We have now published over 70 audiobooks together and it’s a varied selection, though weighted towards non-fiction, as is our publishing. It was great to discover, early on, that this is a genre that does particularly well in audio – it’s no longer a world dominated by abridged classics and cosy dramas, but a market where a majority of listeners are urban-dwelling men aged 25-44, listening as they travel. We’ve seen our business titles in particular work very well in this format, with Robert Greene’s The Laws of Human Nature and Ryan Holiday’s Stillness is the Key both becoming bestsellers.

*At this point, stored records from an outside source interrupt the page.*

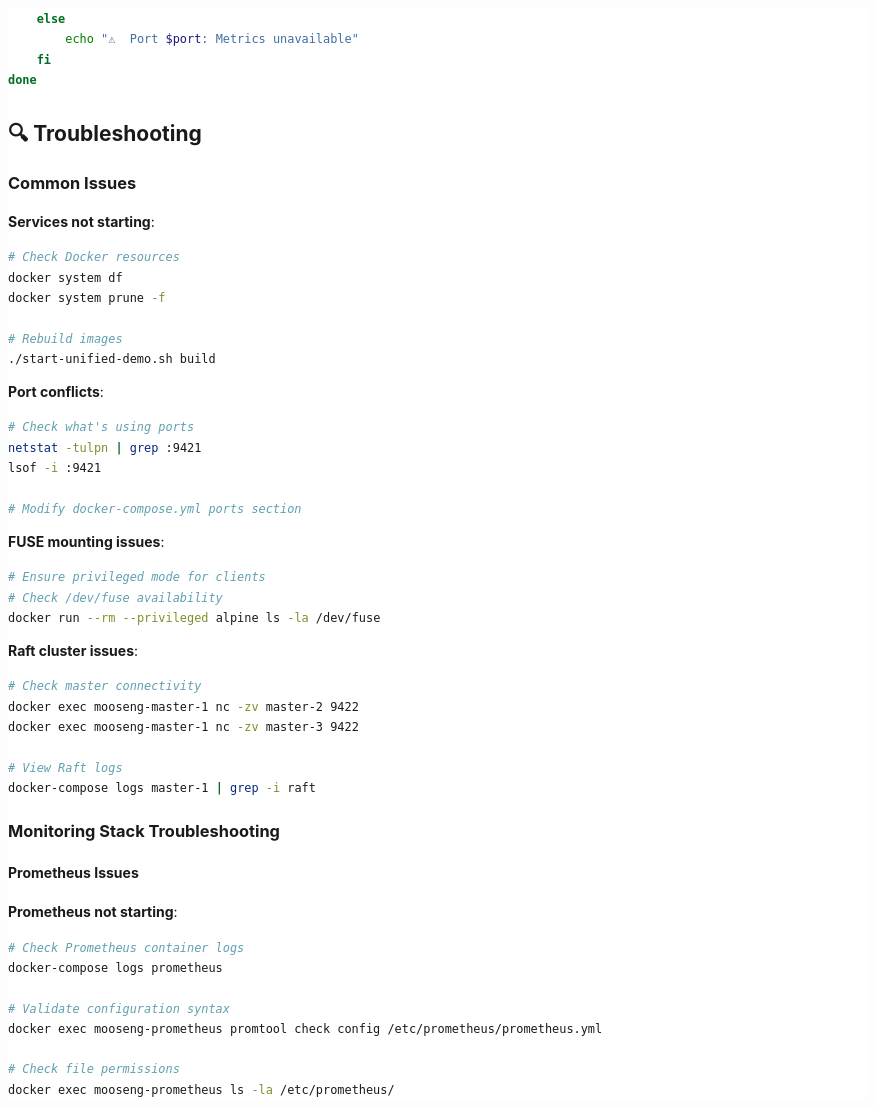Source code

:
 ```bash
    else
        echo "⚠️  Port $port: Metrics unavailable"
    fi
done
```

## 🔍 Troubleshooting

### Common Issues

**Services not starting**:
```bash
# Check Docker resources
docker system df
docker system prune -f

# Rebuild images
./start-unified-demo.sh build
```

**Port conflicts**:
```bash
# Check what's using ports
netstat -tulpn | grep :9421
lsof -i :9421

# Modify docker-compose.yml ports section
```

**FUSE mounting issues**:
```bash
# Ensure privileged mode for clients
# Check /dev/fuse availability
docker run --rm --privileged alpine ls -la /dev/fuse
```

**Raft cluster issues**:
```bash
# Check master connectivity
docker exec mooseng-master-1 nc -zv master-2 9422
docker exec mooseng-master-1 nc -zv master-3 9422

# View Raft logs
docker-compose logs master-1 | grep -i raft
```

### Monitoring Stack Troubleshooting

#### Prometheus Issues

**Prometheus not starting**:
```bash
# Check Prometheus container logs
docker-compose logs prometheus

# Validate configuration syntax
docker exec mooseng-prometheus promtool check config /etc/prometheus/prometheus.yml

# Check file permissions
docker exec mooseng-prometheus ls -la /etc/prometheus/
```
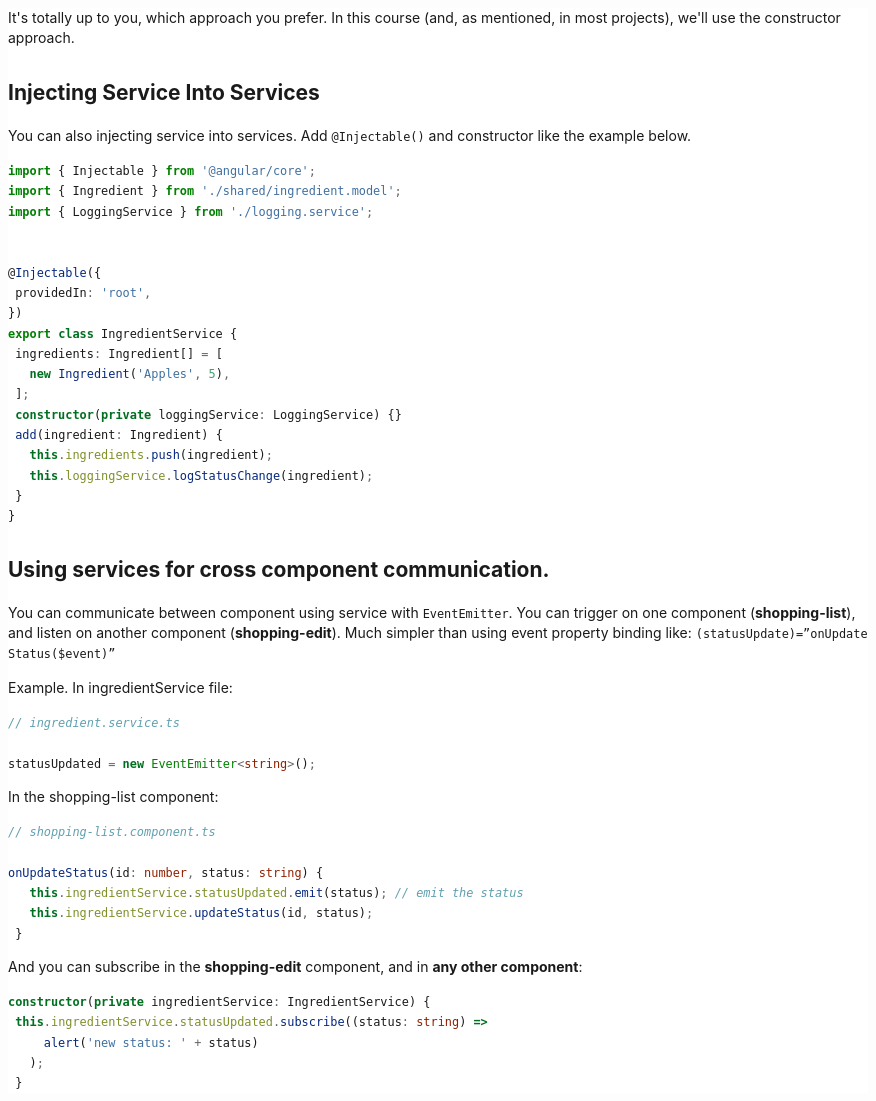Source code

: It's totally up to you, which approach you prefer. In this course (and, as mentioned, in most projects), we'll use the constructor approach.

## Injecting Service Into Services
You can also injecting service into services.
Add `@Injectable()` and constructor like the example below. 

```ts
import { Injectable } from '@angular/core';
import { Ingredient } from './shared/ingredient.model';
import { LoggingService } from './logging.service';


@Injectable({
 providedIn: 'root',
})
export class IngredientService {
 ingredients: Ingredient[] = [
   new Ingredient('Apples', 5),
 ];
 constructor(private loggingService: LoggingService) {}
 add(ingredient: Ingredient) {
   this.ingredients.push(ingredient);
   this.loggingService.logStatusChange(ingredient);
 }
}
```

## Using services for cross component communication.
You can communicate between component using service with `EventEmitter`.
You can trigger on one component (**shopping-list**), and listen on another component (**shopping-edit**).
Much simpler than using event property binding like: `(statusUpdate)=”onUpdateStatus($event)”`


Example.
In ingredientService file:
```ts
// ingredient.service.ts

statusUpdated = new EventEmitter<string>();
```

In the shopping-list component:
```ts
// shopping-list.component.ts

onUpdateStatus(id: number, status: string) {
   this.ingredientService.statusUpdated.emit(status); // emit the status
   this.ingredientService.updateStatus(id, status);
 }
```

And you can subscribe in the **shopping-edit** component, and in **any other component**:
```ts
constructor(private ingredientService: IngredientService) {
 this.ingredientService.statusUpdated.subscribe((status: string) =>
     alert('new status: ' + status)
   );
 }
```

Discovering audio audiences

Though we usually expect audio to follow print in its sales curves, we’ve also had surprises, and titles that have really outdone themselves in the format: US Surgeon General Vivek Murthy’s Together and The Unfair Advantage by Ash Ali and Hasan Kubba were both published under lockdown when bookshops were shut, and while this may have benefitted the audio format, success in audio also seems strongly connected to digital marketing and publicity, which crosses borders and endures online. Audio is, after all, also digital. We saw this effect on our recently published The Last Thing He Told Me: Laura Dave’s crime novel soared in audio, selling over 2,000 copies in its first week, after being recommended by Reese Witherspoon on Instagram. Crime is another genre that is strong in audio – a good discovery after we launched our new Viper imprint in 2019. Of course, traditional sales-boosters like prize listings have an effect on audio too, as with Women’s prize-listed Detransition, Baby by Torrey Petersand Booker-shortlisted Washington Black by Esi Edugyan.

As our audio list grew, we looked to our backlist to consider other titles that we could bring into audio, and acquired audio rights to all our books by Atul Gawande, including Being Mortal and The Checklist Manifesto. Given the long life of audio, and the high initial costs involved in creating an edition, we’ve learned the importance of books that backlist, and those that already have a proven track record.

A challenging format in a challenging time

Throughout, our relationship with Little, Brown has developed. Audio of course takes much longer to create than an ebook, and once that final manuscript is ready to record from, timings can often be tight – everyone has to be responsive, and it has been a great privilege to work with people who are able to think creatively and strategically, adapting figure-heavy texts into more readable formats, and finding studios across the country for authors to record in locally. We work closely with Little, Brown’s team and our authors to find the right narrators for our audiobooks, whether that’s the author themselves or an experienced actor – under lockdown, Little, Brown’s knowledge of which actors had home studios, and the Covid precautions taken at the Hachette studios, were invaluable.

We’re at a very different stage now than we were in 2016, having observed or been closely involved in every stage of creating audiobooks and bringing them to market. It’s a format that feels a natural part of our publishing, and whose existence we fold into our publishing and promotional strategies from the start.

At the start of 2020, Deloitte predicted that the global audiobook market would grow by 25% – they did not predict a pandemic, which saw sales of consumer audiobooks in the UK surging by 42% to £56 million in only the first half of the year. It’s an exciting time to be publishing audio, and we’re looking forward to seeing what the next three years brings.